■ Task item
Please count the lines in the entries below that contain the string "webhook", matching case exactly, and reply with the number alone.
╭─ Supplied entries
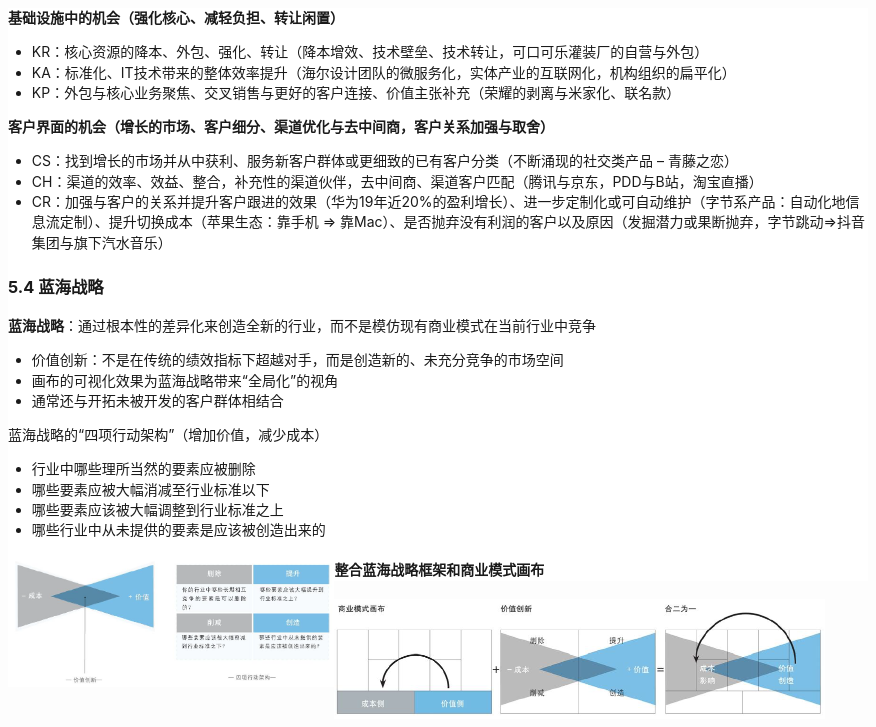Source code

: **基础设施中的机会（强化核心、减轻负担、转让闲置）**

- KR：核心资源的降本、外包、强化、转让（降本增效、技术壁垒、技术转让，可口可乐灌装厂的自营与外包）
- KA：标准化、IT技术带来的整体效率提升（海尔设计团队的微服务化，实体产业的互联网化，机构组织的扁平化）
- KP：外包与核心业务聚焦、交叉销售与更好的客户连接、价值主张补充（荣耀的剥离与米家化、联名款）

**客户界面的机会（增长的市场、客户细分、渠道优化与去中间商，客户关系加强与取舍）**

- CS：找到增长的市场并从中获利、服务新客户群体或更细致的已有客户分类（不断涌现的社交类产品 – 青藤之恋）
- CH：渠道的效率、效益、整合，补充性的渠道伙伴，去中间商、渠道客户匹配（腾讯与京东，PDD与B站，淘宝直播）
- CR：加强与客户的关系并提升客户跟进的效果（华为19年近20%的盈利增长）、进一步定制化或可自动维护（字节系产品：自动化地信息流定制）、提升切换成本（苹果生态：靠手机 => 靠Mac）、是否抛弃没有利润的客户以及原因（发掘潜力或果断抛弃，字节跳动=>抖音集团与旗下汽水音乐）

### 5.4 蓝海战略

**蓝海战略**：通过根本性的差异化来创造全新的行业，而不是模仿现有商业模式在当前行业中竞争

- 价值创新：不是在传统的绩效指标下超越对手，而是创造新的、未充分竞争的市场空间
- 画布的可视化效果为蓝海战略带来“全局化”的视角
- 通常还与开拓未被开发的客户群体相结合

蓝海战略的“四项行动架构”（增加价值，减少成本）

- 行业中哪些理所当然的要素应被删除
- 哪些要素应被大幅消减至行业标准以下
- 哪些要素应该被大幅调整到行业标准之上
- 哪些行业中从未提供的要素是应该被创造出来的

<img src="需求期末.assets/image-20241209210011694.png" alt="image-20241209210011694" style="zoom: 33%;" align="left"/>

#### 整合蓝海战略框架和商业模式画布

<img src="需求期末.assets/image-20241209210055122.png" alt="image-20241209210055122" style="zoom:50%;" align="left"/>
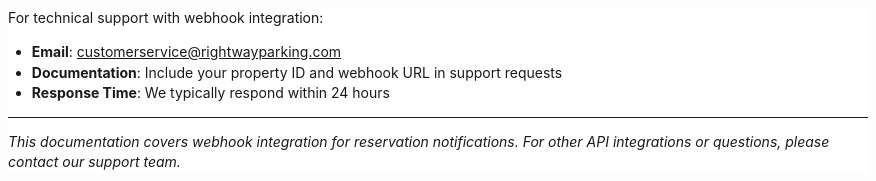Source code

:For technical support with webhook integration:

- **Email**: customerservice@rightwayparking.com
- **Documentation**: Include your property ID and webhook URL in support requests
- **Response Time**: We typically respond within 24 hours

---

*This documentation covers webhook integration for reservation notifications. For other API integrations or questions, please contact our support team.*
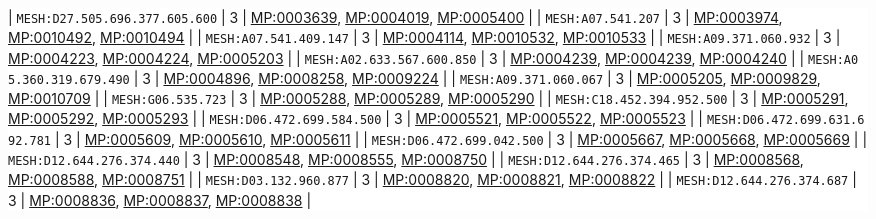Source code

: | `MESH:D27.505.696.377.605.600`             |              3 | [MP:0003639](http://purl.obolibrary.org/obo/MP_0003639), [MP:0004019](http://purl.obolibrary.org/obo/MP_0004019), [MP:0005400](http://purl.obolibrary.org/obo/MP_0005400)                                                                                                                        |
| `MESH:A07.541.207`                         |              3 | [MP:0003974](http://purl.obolibrary.org/obo/MP_0003974), [MP:0010492](http://purl.obolibrary.org/obo/MP_0010492), [MP:0010494](http://purl.obolibrary.org/obo/MP_0010494)                                                                                                                        |
| `MESH:A07.541.409.147`                     |              3 | [MP:0004114](http://purl.obolibrary.org/obo/MP_0004114), [MP:0010532](http://purl.obolibrary.org/obo/MP_0010532), [MP:0010533](http://purl.obolibrary.org/obo/MP_0010533)                                                                                                                        |
| `MESH:A09.371.060.932`                     |              3 | [MP:0004223](http://purl.obolibrary.org/obo/MP_0004223), [MP:0004224](http://purl.obolibrary.org/obo/MP_0004224), [MP:0005203](http://purl.obolibrary.org/obo/MP_0005203)                                                                                                                        |
| `MESH:A02.633.567.600.850`                 |              3 | [MP:0004239](http://purl.obolibrary.org/obo/MP_0004239), [MP:0004239](http://purl.obolibrary.org/obo/MP_0004239), [MP:0004240](http://purl.obolibrary.org/obo/MP_0004240)                                                                                                                        |
| `MESH:A05.360.319.679.490`                 |              3 | [MP:0004896](http://purl.obolibrary.org/obo/MP_0004896), [MP:0008258](http://purl.obolibrary.org/obo/MP_0008258), [MP:0009224](http://purl.obolibrary.org/obo/MP_0009224)                                                                                                                        |
| `MESH:A09.371.060.067`                     |              3 | [MP:0005205](http://purl.obolibrary.org/obo/MP_0005205), [MP:0009829](http://purl.obolibrary.org/obo/MP_0009829), [MP:0010709](http://purl.obolibrary.org/obo/MP_0010709)                                                                                                                        |
| `MESH:G06.535.723`                         |              3 | [MP:0005288](http://purl.obolibrary.org/obo/MP_0005288), [MP:0005289](http://purl.obolibrary.org/obo/MP_0005289), [MP:0005290](http://purl.obolibrary.org/obo/MP_0005290)                                                                                                                        |
| `MESH:C18.452.394.952.500`                 |              3 | [MP:0005291](http://purl.obolibrary.org/obo/MP_0005291), [MP:0005292](http://purl.obolibrary.org/obo/MP_0005292), [MP:0005293](http://purl.obolibrary.org/obo/MP_0005293)                                                                                                                        |
| `MESH:D06.472.699.584.500`                 |              3 | [MP:0005521](http://purl.obolibrary.org/obo/MP_0005521), [MP:0005522](http://purl.obolibrary.org/obo/MP_0005522), [MP:0005523](http://purl.obolibrary.org/obo/MP_0005523)                                                                                                                        |
| `MESH:D06.472.699.631.692.781`             |              3 | [MP:0005609](http://purl.obolibrary.org/obo/MP_0005609), [MP:0005610](http://purl.obolibrary.org/obo/MP_0005610), [MP:0005611](http://purl.obolibrary.org/obo/MP_0005611)                                                                                                                        |
| `MESH:D06.472.699.042.500`                 |              3 | [MP:0005667](http://purl.obolibrary.org/obo/MP_0005667), [MP:0005668](http://purl.obolibrary.org/obo/MP_0005668), [MP:0005669](http://purl.obolibrary.org/obo/MP_0005669)                                                                                                                        |
| `MESH:D12.644.276.374.440`                 |              3 | [MP:0008548](http://purl.obolibrary.org/obo/MP_0008548), [MP:0008555](http://purl.obolibrary.org/obo/MP_0008555), [MP:0008750](http://purl.obolibrary.org/obo/MP_0008750)                                                                                                                        |
| `MESH:D12.644.276.374.465`                 |              3 | [MP:0008568](http://purl.obolibrary.org/obo/MP_0008568), [MP:0008588](http://purl.obolibrary.org/obo/MP_0008588), [MP:0008751](http://purl.obolibrary.org/obo/MP_0008751)                                                                                                                        |
| `MESH:D03.132.960.877`                     |              3 | [MP:0008820](http://purl.obolibrary.org/obo/MP_0008820), [MP:0008821](http://purl.obolibrary.org/obo/MP_0008821), [MP:0008822](http://purl.obolibrary.org/obo/MP_0008822)                                                                                                                        |
| `MESH:D12.644.276.374.687`                 |              3 | [MP:0008836](http://purl.obolibrary.org/obo/MP_0008836), [MP:0008837](http://purl.obolibrary.org/obo/MP_0008837), [MP:0008838](http://purl.obolibrary.org/obo/MP_0008838)                                                                                                                        |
╰─
■ Written response
3